[Items listed in a dataset]
++++++++++++++++++++

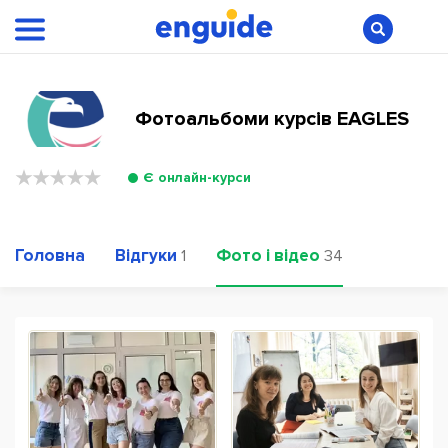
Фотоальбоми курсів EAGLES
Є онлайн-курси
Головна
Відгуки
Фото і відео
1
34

++++++++++++++++++++

Write out every line above exactly, minus images.

-- ANSWER FOR THE TASK --
Фотоальбоми курсів EAGLES
Є онлайн-курси
Головна
Відгуки
Фото і відео
1
34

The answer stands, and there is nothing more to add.